The Gist: NFL fans are tepid to follow a new football league, even in the off-season.

Watch out, football fans, there’s a new league in town. The sports community was abuzz late last month when the Alliance of American Football (AAF) made itself known.

The league, planning to launch in February 2019 after the Super Bowl, promises shorter games, fewer commercials, and eight new teams to cheer for.

While launching a new league isn’t novel, (we’re looking at you United Football League and the United States Football League) the timing to announce a new league couldn’t be better. The NFL has been suffering from falling ratings, questions of player safety and fan opposition in the last season alone. Is AAF coming up at the perfect time when NFL fans are looking for something else?

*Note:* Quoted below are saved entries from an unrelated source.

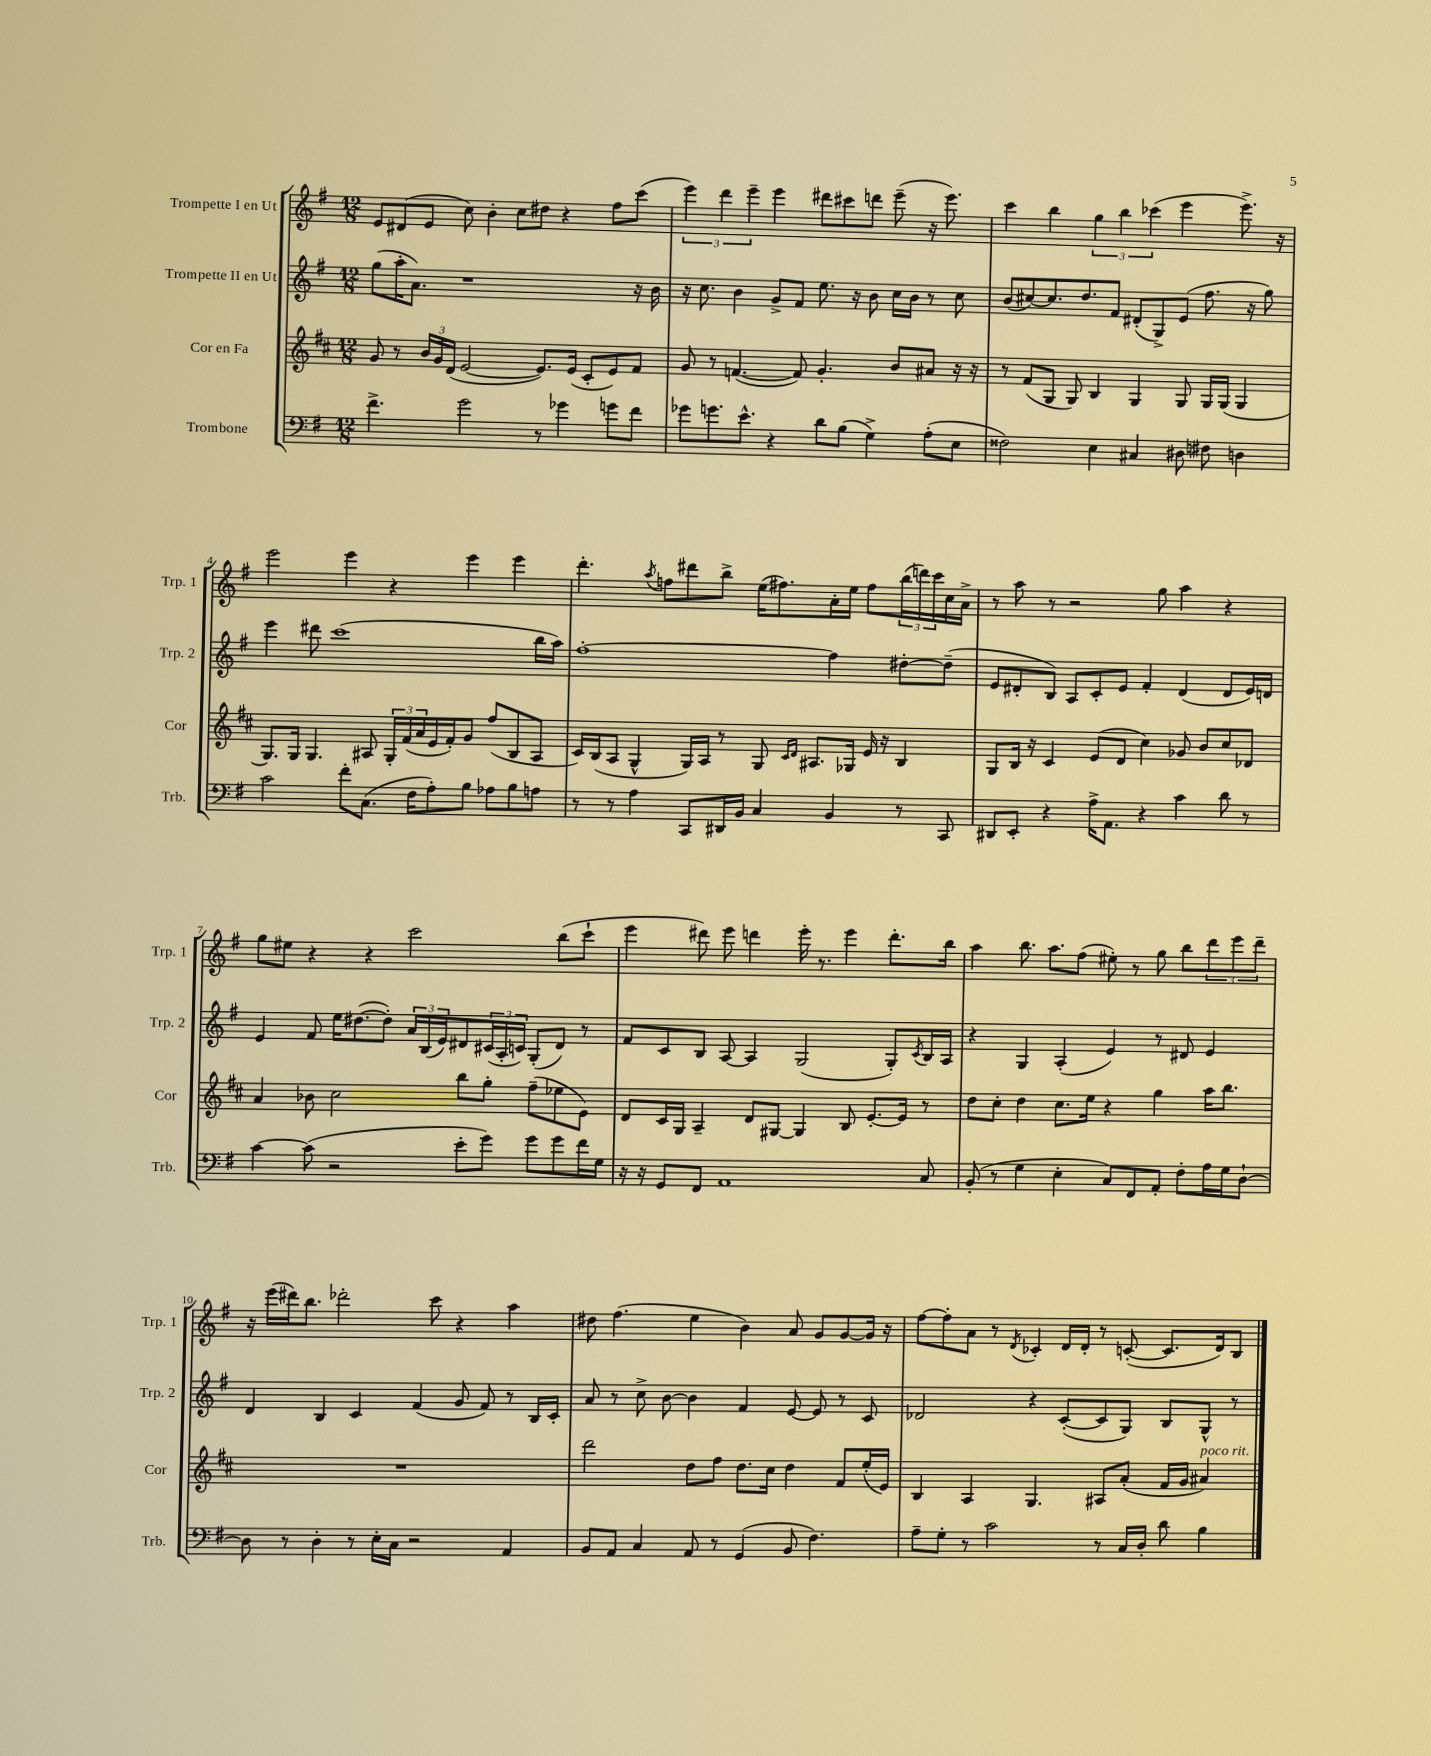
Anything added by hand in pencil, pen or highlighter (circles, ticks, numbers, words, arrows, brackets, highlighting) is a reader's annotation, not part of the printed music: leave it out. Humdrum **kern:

**kern	**kern	**kern	**kern
*part4	*part3	*part2	*part1
*staff4	*staff3	*staff2	*staff1
*I"Trombone	*I"Cor en Fa	*I"Trompette II en Ut	*I"Trompette I en Ut
*I'Trb.	*I'Cor	*I'Trp. 2	*I'Trp. 1
*clefF4	*clefG2	*clefG2	*clefG2
*k[f#]	*k[f#c#]	*k[f#]	*k[f#]
*M12/8	*M12/8	*M12/8	*M12/8
=1	=1	=1	=1
4.f#^\	8g/	(8gg\L	8e/L
.	8r	16aa'\K	(8d#X/
.	.	8.a\J)	.
.	24b/LL	.	8e/J
.	24g/	.	.
.	(24d/JJ	.	.
2g\	[2e/	1r	8cc\)
.	.	.	4b'\
.	.	.	8cc\L
8r	8.e/L])	.	8dd#X\J
4g-X\	.	.	4r
.	(16e/Jk	.	.
.	8c#'/L	.	.
8gn\L	8e/)	.	8ff#\L
8f#\J	8f#/J	16r	(8ccc\J
.	.	16b\	.
=2	=2	=2	=2
8g-X\L	8g/	16r	6eee\)
.	.	8.cc\	.
8.gn\	8r	.	.
.	.	.	6ddd\
.	([4.fn/	4b\	.
8.e^^\J	.	.	.
.	.	.	6eee~\
4r	.	8g^/L	4eee\
.	8f/])	8f#/J	.
8d\L	4.g'/	8.ee\	8ddd#X\L
(8B\J	.	.	8ccc#X\
.	.	16r	.
4G^\)	.	8b\	8dddn\J
.	8b/L	16cc\LL	(8eee~\
.	.	16b\JJ	.
(8A'\L	8a#X/J	8r	16r
.	.	.	8.eee\)
8E\J	16r	8cc\	.
.	16r	.	.
=3	=3	=3	=3
2F##X\)	8r	(8b/L	4ccc\
.	(8f#/L	[8cc#X/)	.
.	8G/J	8.cc#/]	4bb\
.	8G/)	.	.
.	.	8.dd/	.
4E\	4B/	.	6gg\
.	.	8f#/J	.
.	.	.	6bb\
4C#X/	4G/	(8d#X'/L	.
.	.	.	(6ccc-X\
.	.	8G^/)	.
8D#X\	8G/	(8e/J	4eee\
8F#X\	16G/LL	8.ff#\	.
.	(16G/JJ	.	.
4Dn\	4G/	.	8.eee^\)
.	.	16r	.
.	.	8gg\)	.
.	.	.	16r
!!LO:LB:g=z
=4	=4	=4	=4
2c\	8.G/L)	4eee\	2eee\
.	16G/Jk	.	.
.	4.G/	8ddd#X\	.
.	.	(1ccc	.
8f#'\L	.	.	4eee\
(8.C\J	8A#X/	.	.
.	24G'/LL	.	4r
.	(24f#/	.	.
16F#\KL	.	.	.
.	24a/	.	.
8A'\)	16e/	.	.
.	16f#'/J)	.	.
8B\J	8g/J	.	4eee\
8A-X\L	(8ff#/L	.	.
8B\	8B/	.	4eee\
8An\J	8A#/J	16bb\LL	.
.	.	16aa\JJ)	.
=5	=5	=5	=5
8r	16c#/LL)	[1ff#'	4.ddd'\
.	(16B/J	.	.
8r	8A/J	.	.
4A\	4G^^/	.	.
.	.	.	8qaa/
.	.	.	8ffn\L
8CC/L	16G/LL)	.	8ddd#X\
.	16A/JJ	.	.
16DD#X/L	8r	.	8bb^\J
16BB/JJ	.	.	.
4C/	8G/	.	(16ee\KL
.	.	.	8.ff#X\)
.	16qqc#/LL	.	.
.	16qqd/JJ	.	.
.	8.A#X/L	.	.
4BB/	.	4ff#\]	16a'\L
.	16G-X/Jk	.	16ee\JJ
.	16e/	.	8ff#\L
.	16r	.	.
8r	4B/	[8dd#X'\L	(24bb\L
.	.	.	24dddn\)
.	.	.	24ccc\
8CC/	.	(8dd#~\J]	16cc\
.	.	.	16a^\JJ
=6	=6	=6	=6
8DD#X/L	8G/L	8e/L	8r
8EE'/J	16B/Jk	8d#X'/	8aa\
.	16r	.	.
4r	4c#/	8B/J)	8r
.	.	8A/L	2r
16A^\KL	(8e/L	8c'/	.
8.AA\J	.	.	.
.	8d/J	8e/J	.
4r	4cc#\)	4f#'/	.
.	.	.	8gg\
4c\	8g-X/	(4d#/	4aa\
.	8b/L	.	.
8d\	8cc#/	8d#/L	4r
8r	8d-X/J	16e/L)	.
.	.	16dn/JJ	.
!!LO:LB:g=z
=7	=7	=7	=7
[4c\	4a/	4e/	8gg\L
.	.	.	8ee#X\J
(8c\]	8b-X\	8f#/	4r
2r	2cc#\	16ee\KL	.
.	.	([8.dd#X\	.
.	.	.	4r
.	.	8dd#'\J])	.
.	.	24a/LL	2ccc\
.	.	(24B/	.
.	.	24e/J)	.
8e'\L	8bb\L	8d#X/	.
8g\J)	8gg'\J	(24c#X/L	.
.	.	24A'/	.
.	.	24cn/JJ)	.
8g\L	(8ff#~\L	(8G'/L	.
8g\	8ee-X\	8d#/J)	(8bb\L
16f#\L	8e\J)	8r	8ccc`\J
16G\JJ	.	.	.
=8	=8	=8	=8
16r	8d/L	8f#/L	4eee\
16r	.	.	.
8GG/L	16c#/L	8c/	.
.	16G/JJ	.	.
8FF#/J	4A~/	8B/J	8ddd#X\)
1AA	.	[8A/	8eee\
.	8d/L	4A/]	4dddn\
.	[8G#X/J	.	.
.	4G#/]	(2G/	16eee'\
.	.	.	8.r
.	8B/	.	4eee\
.	[8.e'/L	.	.
.	.	8G'/L)	8.ddd'\L
.	16e/Jk]	.	.
.	.	8qc/	.
8C/	8r	16B/L	.
.	.	16A/JJ	16bb\Jk
=9	=9	=9	=9
(8BB'/	8dd\L	4r	4aa\
8r	8cc#'\J	.	.
4G\	4dd\	4G/	8.bb\
.	.	.	8.aa\L
4E'\	8.cc#\L	(4A'/	.
.	.	.	(8ff#\J
.	16ee\Jk	.	.
8C/L)	4r	4e/)	8ee#X'\)
8FF#/	.	.	8r
8AA'/J	4gg\	8r	8gg\
8F#'\L	.	8d#X/	8bb\L
16A\L	16aa\KL	4e/	12ddd\
16G\J	8.bb\J	.	.
.	.	.	12eee\
[8D`\J	.	.	.
.	.	.	12ddd~\J
!!LO:LB:g=z
=10	=10	=10	=10
8D\]	1.r	4d/	16r
.	.	.	(16eee\LL
8r	.	.	16ddd#X\J)
.	.	.	8.bb\J
4D'\	.	4B/	.
.	.	.	2ddd-X'\
8r	.	4c/	.
16E'\LL	.	.	.
16C\JJ	.	.	.
2r	.	(4f#/	.
.	.	.	8ccc\
.	.	8g/	4r
.	.	8f#/)	.
4AA/	.	8r	4aa\
.	.	16B/LL	.
.	.	16c'/JJ	.
=11	=11	=11	=11
8BB/L	2ddd\	8a/	8dd#X\
8AA/J	.	8r	(4.ff#\
4C/	.	8cc^\	.
.	.	[8b\	.
8AA/	8dd\L	4b\]	4ee\
8r	8ff#\J	.	.
(4GG/	8.dd\L	4f#/	4b\)
.	16cc#\Jk	.	.
8BB/	4dd\	[8e/	8a/
4.F#\)	.	8e/]	8g/L
.	8f#/L	8r	[8g/
.	(16ee'/L	8c/	16g/Jk]
.	16e/JJ)	.	16r
=12	=12	=12	=12
8A~\L	4B/	2d-X/	[8ff#\L
8G'\J	.	.	8ff#'\]
8r	4A/	.	8a\J
2c\	.	.	8r
.	.	.	8qd/
.	4.G/	4r	4c-X'/
.	.	([8c'/L	16d/LL
.	.	.	16d'/JJ
8r	8A#X/L	8c/]	8r
16C/LL	(8a'/J	8G/J)	([8cn'/
16D'/JJ	.	.	.
8d\	16f#/LL	8B/L	8.c/L]
.	16g/JJ	.	.
!	!LO:TX:a:i:t=poco rit.	!	!
4B\	4a#X/)	8G^^/J	.
.	.	.	16d/k)
.	.	8r	8B/J
==	==	==	==
*-	*-	*-	*-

It looks unlikely. Only 18% of US adults are at all likely to watch the new league. Compared to NFL viewership, the AAF has a lot of work to do.

And what about NFL fans? Since AAF runs in the spring, theoretically, NFL fans could follow both leagues without having to choose.

It looks like even die-hard NFL fans only have a passing interest in following the AAF. The majority of casual NFL fans are not at all likely to follow the AAF.

The AAF might not be for all NFL fans, but we found an interesting pattern between fantasy sports and the new league.

People who are “very likely” to follow the AAF are also much more likely to have played fantasy sports. AAF founders have claimed the league will appeal to the many fantasy football players who want to continue playing after the NFL season ends. It’s a small group, but the AAF might find its audience with that particular subset of football fans.

We’re a year out from AAF’s kickoff, but it’s no stretch to say the league has a lot of work to do. They can’t rely on NFL fans to pick up the AAF games in the offseason, but they do have a small start with fantasy sports participants.